Long-term effects of CO2 enrichment on bud phenology and shoot growth patterns of Norway spruce juvenile trees
R. Pokorný, I. Tomášková, I. Drápelová, J. Kulhavý, M.V. Marekhttps://doi.org/10.17221/72/2009-JFSCitation:Pokorný R., Tomášková I., Drápelová I., Kulhavý J., Marek M.V. (2010): Long-term effects of CO2 enrichment on bud phenology and shoot growth patterns of Norway spruce juvenile trees. J. For. Sci., 56: 251-259.
Bud phenology and shoot elongation growth were monitored on Norway spruce (Picea abies [L.] Karst.) trees grown inside glass domes with adjustable windows for six years under ambient (355 µmol CO2∙mol–1) and elevated (700 µmol CO2∙mol–1) atmospheric CO2 concentrations CO2. Each treatment consisted of two stand densities – sparse (5,000 trees∙ha–1) and dense (10,000 trees∙ha–1). The age of spruce trees was 10 years at the beginning of the experiment.Elevated CO2 slightly accelerated the consequential bud germinating phases and it significantly induced shoot elongation growth, especially of sun-exposed shoots in a stand with sparse density.

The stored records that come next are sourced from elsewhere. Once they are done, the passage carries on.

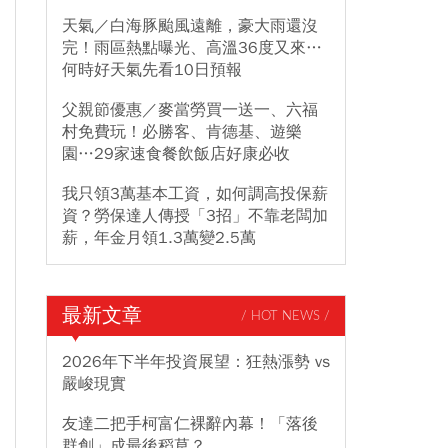
天氣／白海豚颱風遠離，豪大雨還沒
完！雨區熱點曝光、高溫36度又來…
何時好天氣先看10日預報
父親節優惠／麥當勞買一送一、六福
村免費玩！必勝客、肯德基、遊樂
園…29家速食餐飲飯店好康必收
我只領3萬基本工資，如何調高投保薪
資？勞保達人傳授「3招」不靠老闆加
薪，年金月領1.3萬變2.5萬
最新文章
/ HOT NEWS /
2026年下半年投資展望：狂熱漲勢 vs
嚴峻現實
友達二把手柯富仁裸辭內幕！「落後
群創」成最後稻草？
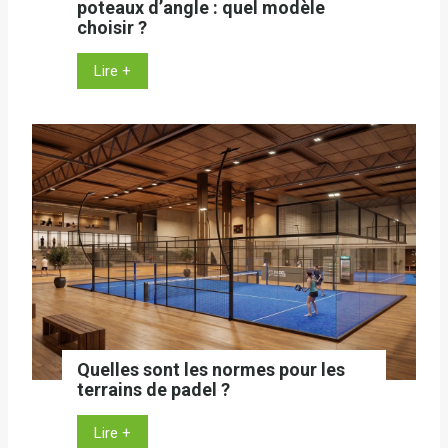
poteaux d’angle : quel modèle
t
choisir ?
n
T
Lire +
e
e
s
r
s
r
:
a
l
i
e
n
1
d
e
e
r
p
n
a
a
d
m
e
i
Quelles sont les normes pour les
l
n
terrains de padel ?
a
g
v
d
Q
Lire +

This accelerated growth lasted one to three weeks after full bud development in E compared to A. At the end of the growing season the total shoot length did not show any differences between the treatments. We supposed that limiting nitrogen supply to needles slowed down subsequent shoot elongation growth in E treatment. Nevertheless, faster shoot growth in elevated CO2 conditions can enhance the carbon sink in spruce due to prolongation of the growing season.